Y para lograr ese objetivo, tampoco han variado mucho los métodos: intervención militar, desestabilización de gobiernos, guerra cultural... Mediante la propaganda y el despliegue mediático, no solo se busca demonizar naciones, ideas, culturas y sistemas políticos que adversen, sino asimismo exhibir la doctrina o cultura particular como si fuera la única y predestinada verdad del universo.

Al promover la llamada doctrina del excepcionalísimo, los imperios no solo se consideran por encima de cualquier regla, principio u obligación comúnmente aceptada, sino que, en nombre de ella, actúan como si cumplieran un mandato de la providencia. No exagero; así ha sido siempre.

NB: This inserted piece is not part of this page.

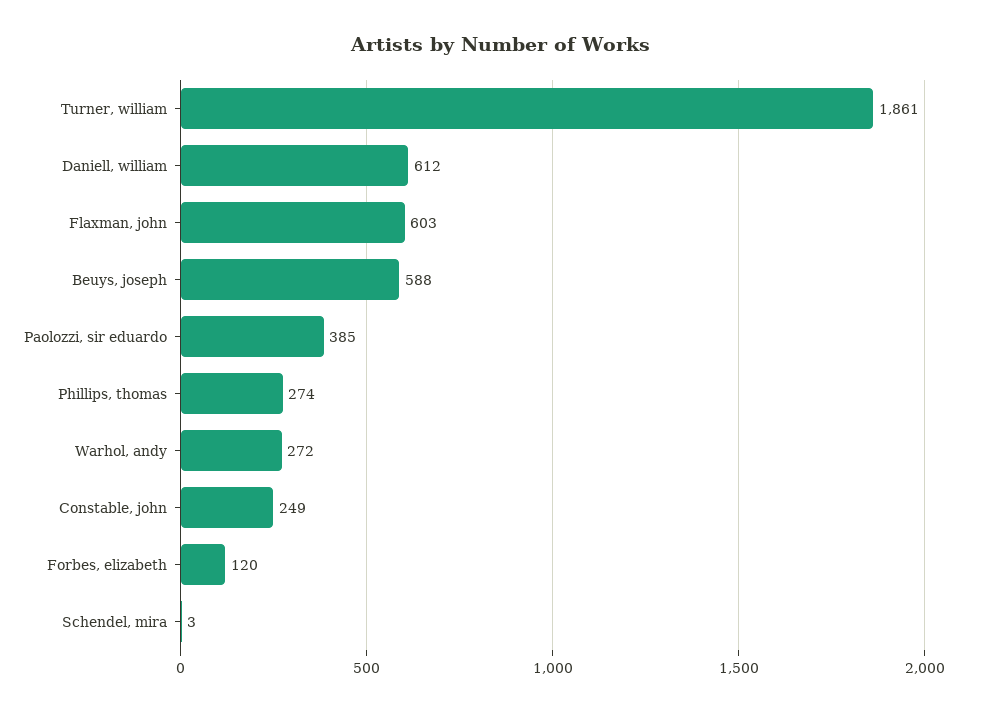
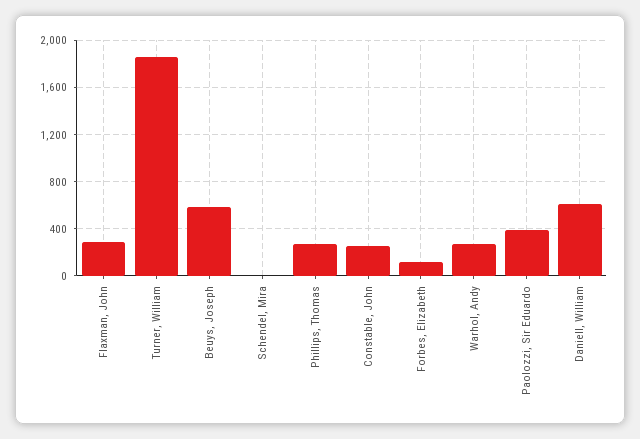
Flaxman, john: 603 -> 300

Los césares romanos solían ser divinizados, los reyes españoles obraban en nombre de la salvación de almas, en la grafía japonesa el término “emperador” significa “soberano celestial”, y el presidente norteamericano George W. Bush dijo haber conversado con Dios antes de atacar Irak.

Ciertamente, con Estados Unidos mantenemos un largo diferendo histórico que no empezó con el triunfo de la Revolución, sino mucho antes. Recordemos la Fruta Madura, la Doctrina Monroe, la política del Gran Garrote... A propósito, también recuerdo aquella durísima carta que en 1898 enviara Calixto García al general William Rufus Shafter cuando las tropas norteamericanas impidieron la entrada de los mambises en Santiago de Cuba.

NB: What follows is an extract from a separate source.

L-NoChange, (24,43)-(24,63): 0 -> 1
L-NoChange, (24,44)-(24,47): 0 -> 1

Después vino la Enmienda Platt, la intervención militar de 1906; la permanente injerencia en los asuntos internos del país… En 1959 triunfó la Revolución, y entonces ensayaron de todo para derrocarla: bloqueo, invasión mercenaria, amenaza nuclear, guerra bacteriológica, intento de asesinar sus líderes, terrorismo… Como consecuencia de actos terroristas, miles de cubanos murieron o quedaron con secuelas permanentes; mientras el bloqueo económico, comercial y financiero impuesto por más de medio siglo ha provocado, y aún sigue provocando sufrimientos a nuestro pueblo.

Recientemente el presidente Obama nos llamó a olvidar esta historia. Lo paradójico es que pocos minutos antes, en ese propio discurso, reconoció que Cuba “es una pequeña nación que ha hecho valer sus derechos, se ha puesto de pie ante el mundo”.

Como es natural, lo mismo que a muchos cubanos me molestó esa pretensión. Sin embargo, poco después recordé la anécdota que sobre Calixto García relato en el arranque de este artículo, y entonces lo dicho por Obama me llenó de legítimo orgullo. Veamos, en el fondo de todo nos estaba diciendo: Cubanos, como no hemos podido derrotar su historia, ni desacreditarla ante el mundo, háganlo ustedes mismos. Renuncien a sus derechos y pónganse de rodillas.

Otra vez la misma mezcla de despecho y soberbia ante la fortaleza moral de nuestro pueblo; pero, hasta donde he podido averiguar, era la primera vez en la historia que un imperio parecía estar pidiendo que no hicieran quedar mal su aparente mesianismo.